Exercise brief: Word for word, give the data again without its pictures.

[[ Records provided open ]]

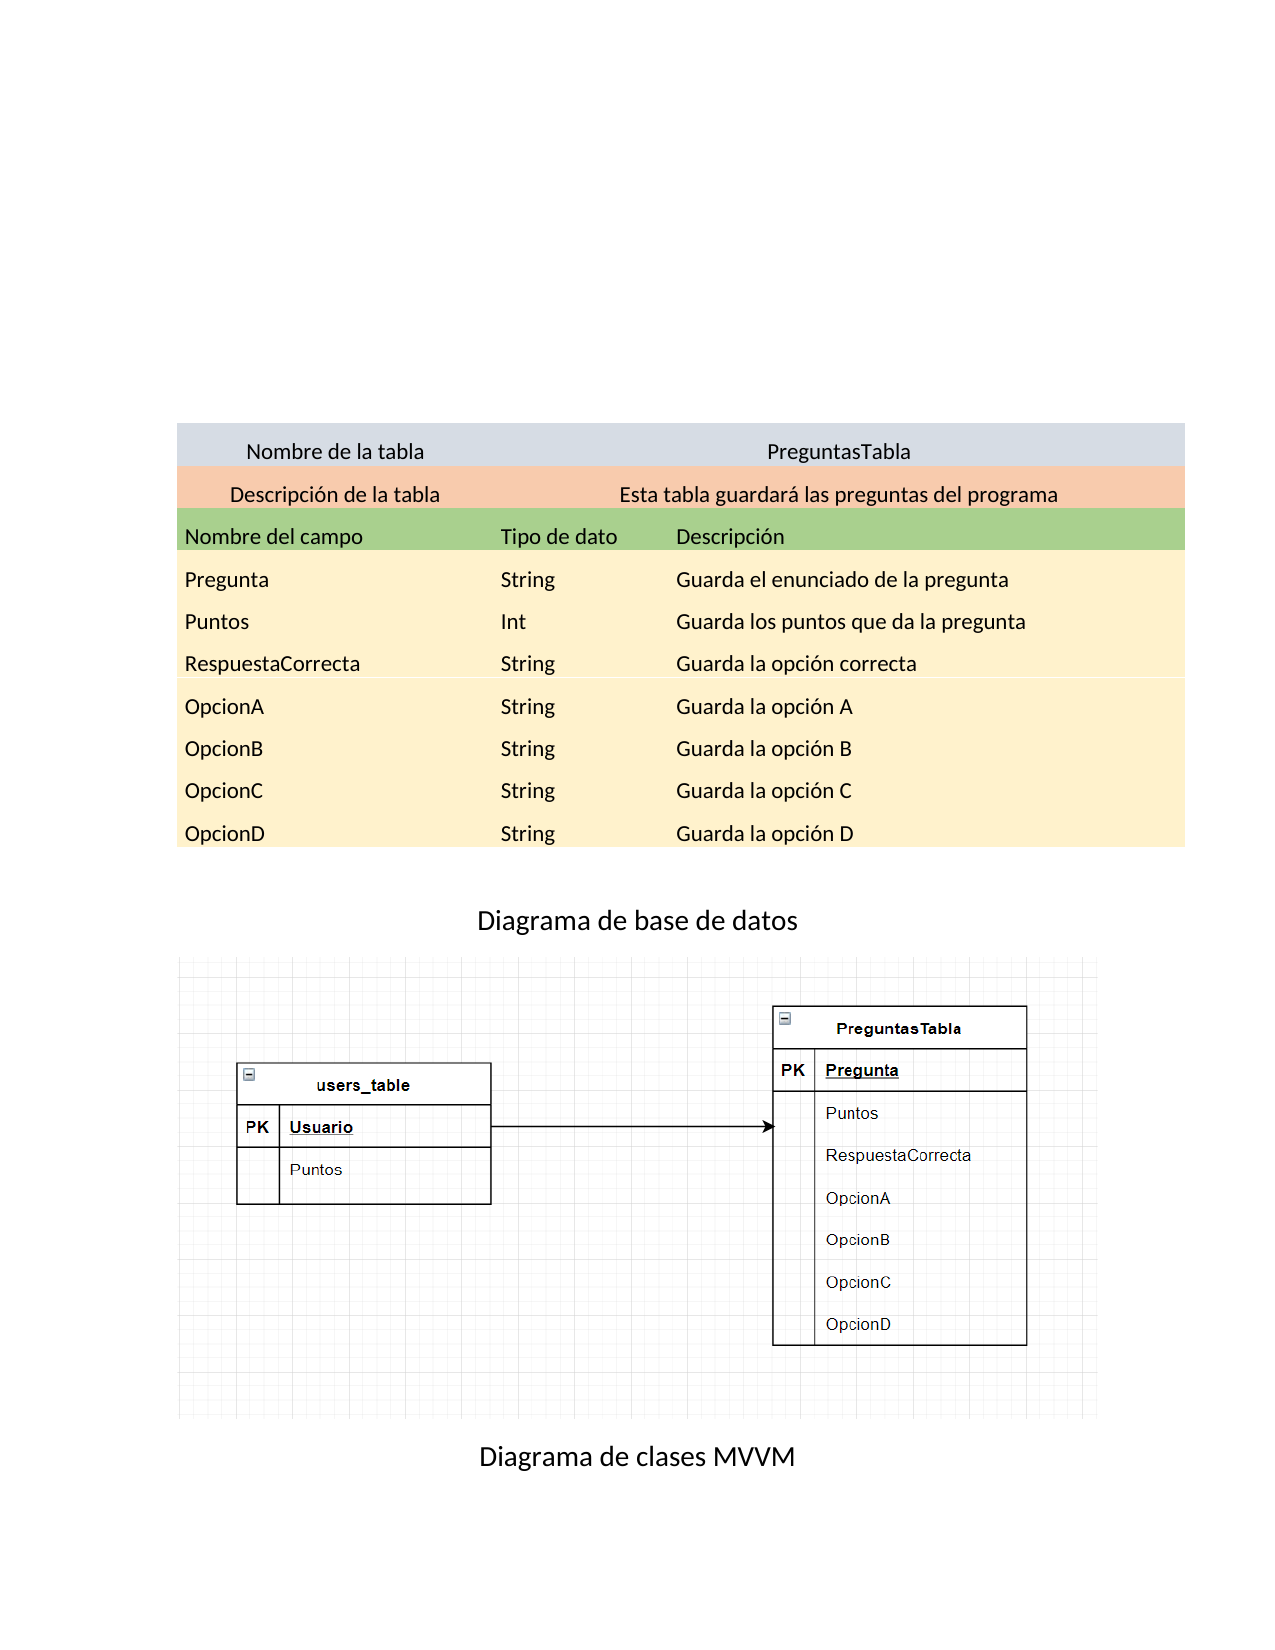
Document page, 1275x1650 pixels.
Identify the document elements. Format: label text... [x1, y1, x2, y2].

table_cell Guarda la opción C [669, 762, 1185, 805]
table_cell String [493, 550, 669, 593]
table_cell Guarda la opción correcta [669, 635, 1185, 677]
text Diagrama de clases MVVM [177, 1438, 1098, 1473]
table_cell Guarda los puntos que da la pregunta [669, 593, 1185, 635]
table_cell Descripción de la tabla [177, 466, 493, 508]
table_cell Esta tabla guardará las preguntas del programa [493, 466, 1185, 508]
table_cell Int [493, 593, 669, 635]
table_cell Pregunta [177, 550, 493, 593]
table_cell String [493, 678, 669, 720]
table_cell OpcionC [177, 762, 493, 805]
table_cell RespuestaCorrecta [177, 635, 493, 677]
table_cell Tipo de dato [493, 508, 669, 550]
table_cell Descripción [669, 508, 1185, 550]
table_cell OpcionB [177, 720, 493, 762]
table_header Nombre de la tabla [177, 423, 493, 466]
table_cell String [493, 720, 669, 762]
table_cell String [493, 805, 669, 847]
table_cell Guarda el enunciado de la pregunta [669, 550, 1185, 593]
table_cell String [493, 762, 669, 805]
table_cell String [493, 635, 669, 677]
table_cell Guarda la opción B [669, 720, 1185, 762]
text Diagrama de base de datos [177, 902, 1098, 938]
table_cell OpcionA [177, 678, 493, 720]
table_cell Guarda la opción A [669, 678, 1185, 720]
table_cell Guarda la opción D [669, 805, 1185, 847]
picture [177, 957, 1098, 1419]
table_cell Puntos [177, 593, 493, 635]
table_cell Nombre del campo [177, 508, 493, 550]
table_cell OpcionD [177, 805, 493, 847]
table_header PreguntasTabla [493, 423, 1185, 466]
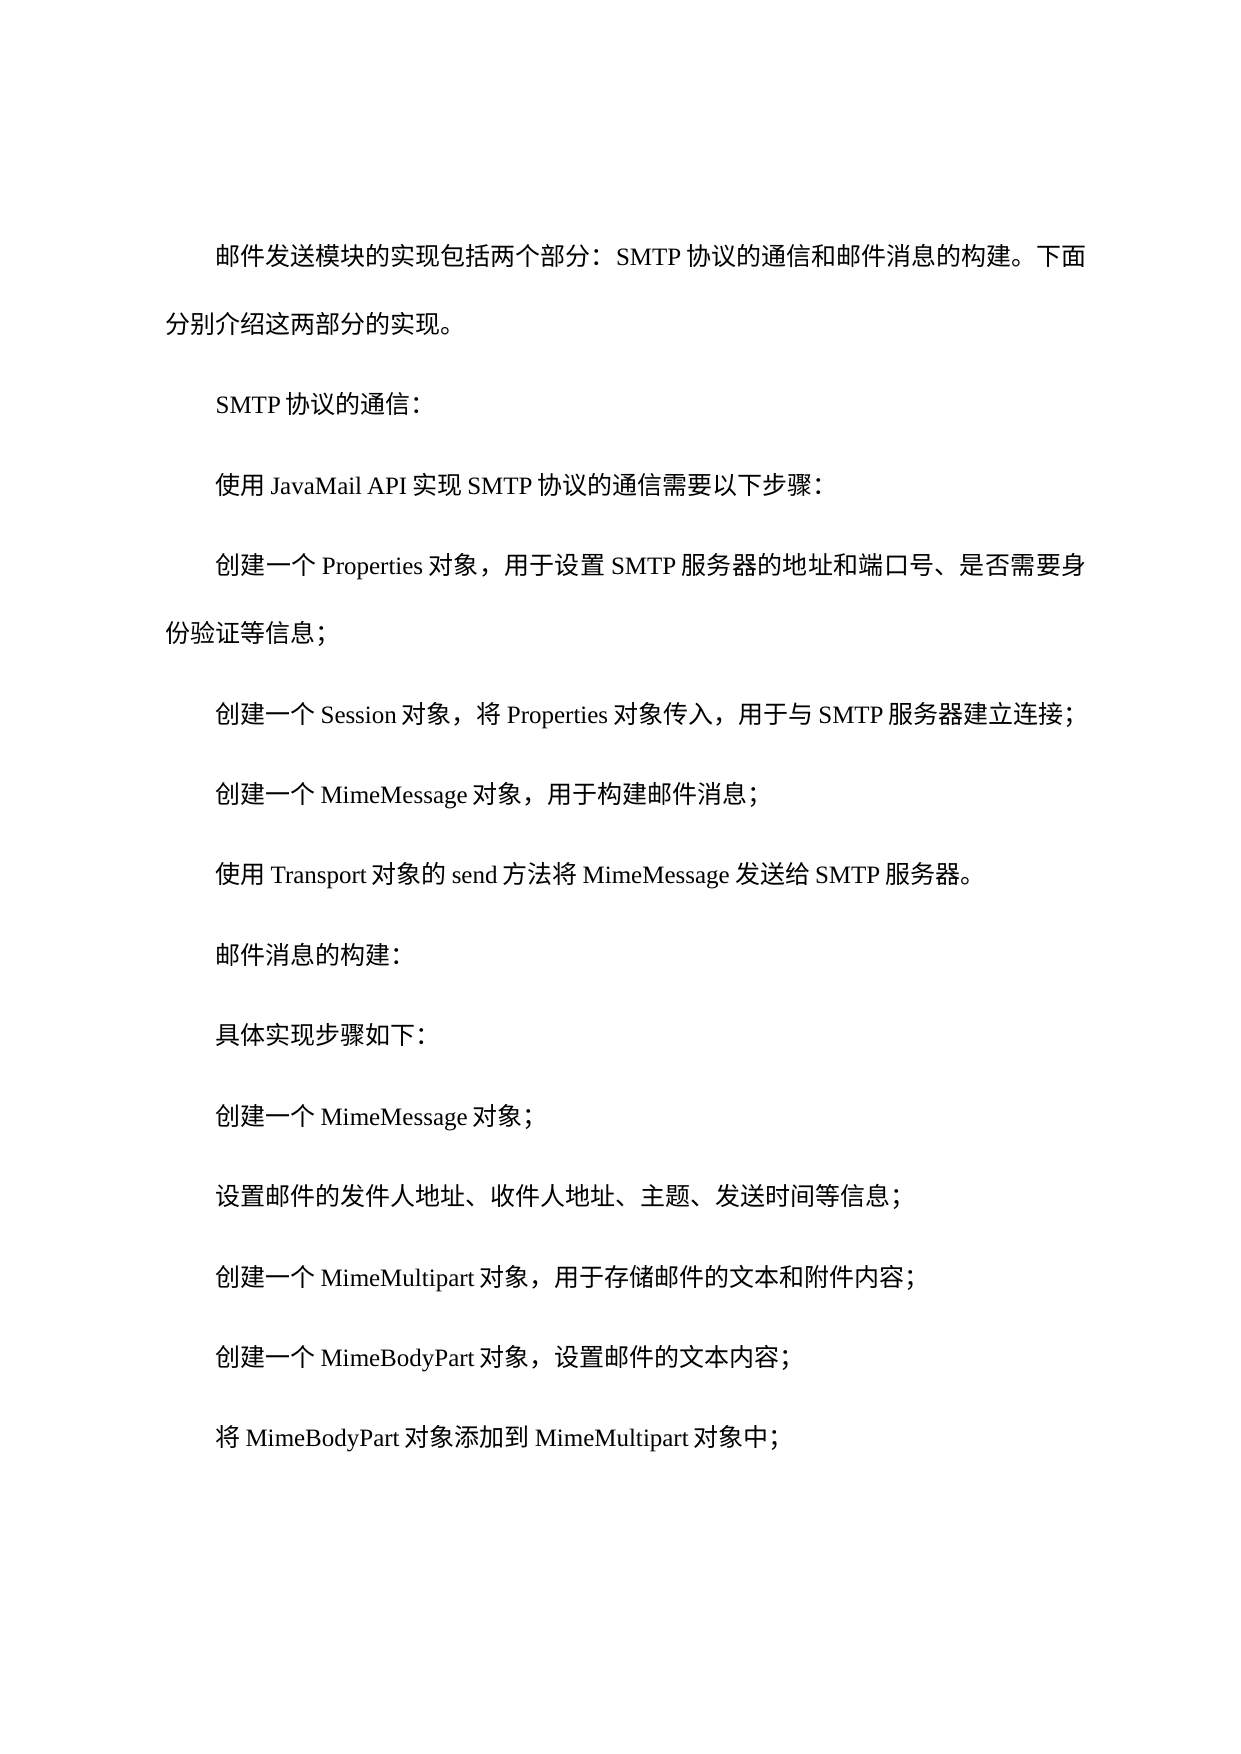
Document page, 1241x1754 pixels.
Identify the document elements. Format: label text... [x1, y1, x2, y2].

[[ Records provided closed ]]

Reply to the task:
Document page, 1275x1650 pixels.
Identify the document elements. Format: label text... [x1, y1, x2, y2].

table_cell Guarda la opción C [669, 762, 1185, 805]
table_cell String [493, 550, 669, 593]
table_cell Guarda la opción correcta [669, 635, 1185, 677]
text Diagrama de clases MVVM [177, 1438, 1098, 1473]
table_cell Guarda los puntos que da la pregunta [669, 593, 1185, 635]
table_cell Descripción de la tabla [177, 466, 493, 508]
table_cell Esta tabla guardará las preguntas del programa [493, 466, 1185, 508]
table_cell Int [493, 593, 669, 635]
table_cell Pregunta [177, 550, 493, 593]
table_cell String [493, 678, 669, 720]
table_cell OpcionC [177, 762, 493, 805]
table_cell RespuestaCorrecta [177, 635, 493, 677]
table_cell Tipo de dato [493, 508, 669, 550]
table_cell Descripción [669, 508, 1185, 550]
table_cell OpcionB [177, 720, 493, 762]
table_header Nombre de la tabla [177, 423, 493, 466]
table_cell String [493, 720, 669, 762]
table_cell String [493, 805, 669, 847]
table_cell Guarda el enunciado de la pregunta [669, 550, 1185, 593]
table_cell String [493, 762, 669, 805]
table_cell String [493, 635, 669, 677]
table_cell Guarda la opción B [669, 720, 1185, 762]
text Diagrama de base de datos [177, 902, 1098, 938]
table_cell OpcionA [177, 678, 493, 720]
table_cell Guarda la opción A [669, 678, 1185, 720]
table_cell Guarda la opción D [669, 805, 1185, 847]
picture [177, 957, 1098, 1419]
table_cell Puntos [177, 593, 493, 635]
table_cell Nombre del campo [177, 508, 493, 550]
table_cell OpcionD [177, 805, 493, 847]
table_header PreguntasTabla [493, 423, 1185, 466]
Document page, 1241x1754 pixels.
Identify the document elements. Format: label text... [x1, y1, x2, y2].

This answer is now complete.